**Instruction**
Leave out the lines before the one with "position: absolute;"; output that line and all remaining lines of the records exactly.
##############################
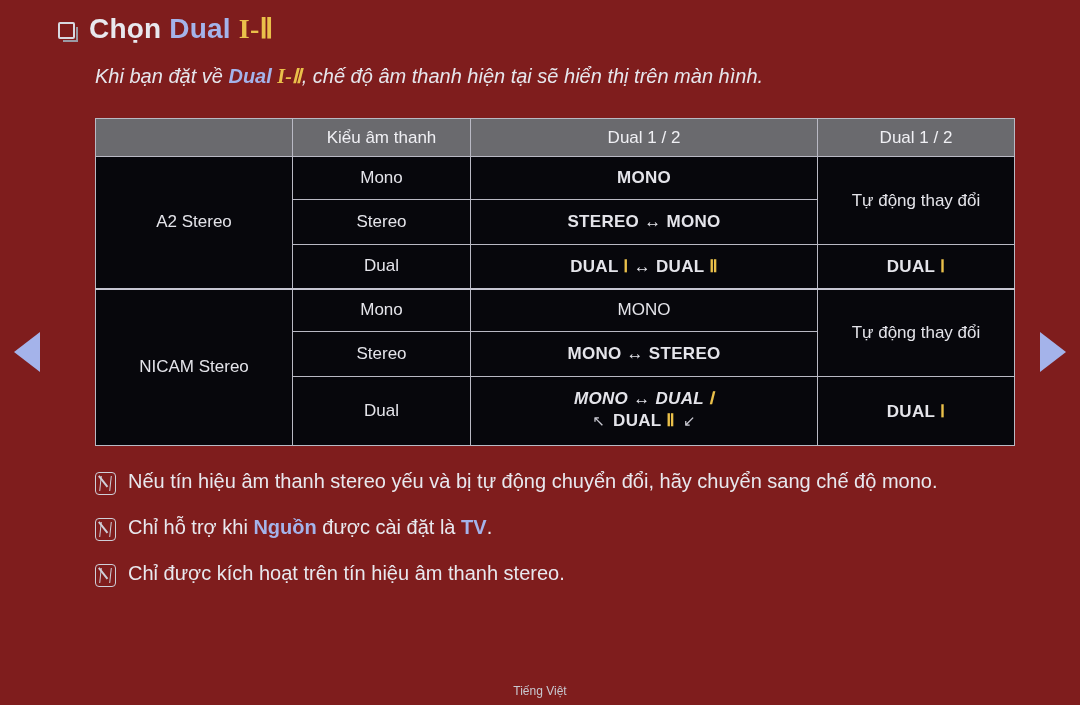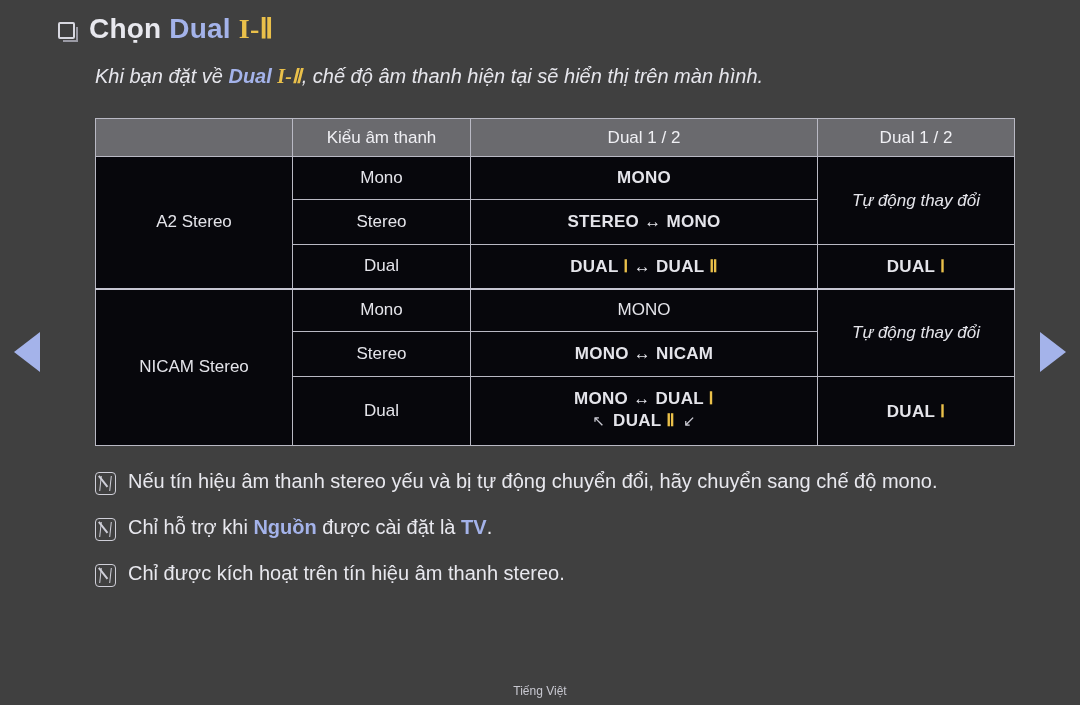--- a/index.html
+++ b/index.html
@@ -21,7 +21,7 @@
   .page {
     position: absolute;
     inset: 0;
-    background: #404040;
+    background: #7f1d1d;
   }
##############################
**Solution**
     position: absolute;
     inset: 0;
-    background: #404040;
+    background: #7f1d1d;
   }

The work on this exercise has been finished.